In secondo luogo, vorrei spendere due parole sul titolo della storia. Mi è venuto un amletico dubbio: ma sembrerò antipatica e snob, a dare tutti questi titoli altisonanti alle mie storielle da fangirl? Beh, spero di no! È che per scovarli penso a riferimenti artistico/letterari/cinematografici (chiariamo, si tratta di spicciola cultura generale, non mi ritengo assolutamente un’esperta né di arte, in qualsiasi delle sue forme, né di letteratura). E a volte sono titoli ironici (come per “La grande bellezza”: non definirei mai “grandemente bello” qualcosa che scrivo!), a volte penso semplicemente che abbiano dei collegamenti col contenuto. Mi sembrano titoli “giusti”, e poi anche se ne cerco altri un po’ più sobri non riesco a trovarne nessuno che mi sembri altrettanto adatto. In questo caso, lungi da me definire una misera oneshot UN’OPERA -perchè sono ben altre, le opere-, “L’ Opera al Nero” si riferisce al romanzo storico M.Yourcenar. L’ ho scelto per vari motivi…prima di tutto perché questa storia per me era dedicata davvero tutta al nero, che è stato il fulcro della svolta e del cambiamento. Inoltre nel romanzo il protagonista, Zenone, è un alchimista piuttosto sopra le righe… e non ho potuto fare a meno di associarlo ad Orochimaru. Ultimo, ma non meno importante: i colori del romanzo sono simbolici, e io ho inteso dare loro un significato simile: anche nel romanzo il bianco è associato, insieme al rosso, alla morte; mentre il nero è associato alla purificazione e alla rinascita, alla spoliazione da tutte le “sovrastrutture” e da tutte le convenzioni e i limiti che ci eravamo imposti. E quindi niente, non ho potuto fare a meno di chiamare così questa storia.

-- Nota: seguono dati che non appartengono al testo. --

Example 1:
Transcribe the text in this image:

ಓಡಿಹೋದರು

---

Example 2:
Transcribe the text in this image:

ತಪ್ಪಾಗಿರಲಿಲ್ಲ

Finita l’apologia del titolo :D.

Detto questo, poche altre cose.

1. I manjushaje sono davvero dei fiori della tradizione funebre giapponese. Molto belli, e molto rossi. Vi sarà capitato sicuramente di vederne qualche immagine.

2. A proposito di immagine, volevo precisare che l’ immagine che ho inserito non è mia (fortunatamente per voi). Il disegnatore è jesterry, e lascio il link: http://jesterry.deviantart.com/art/Almost-Dali-267328485 (ho preso l’immagine da DeviantArt).

Fine delle noiose disquisizioni d’autore.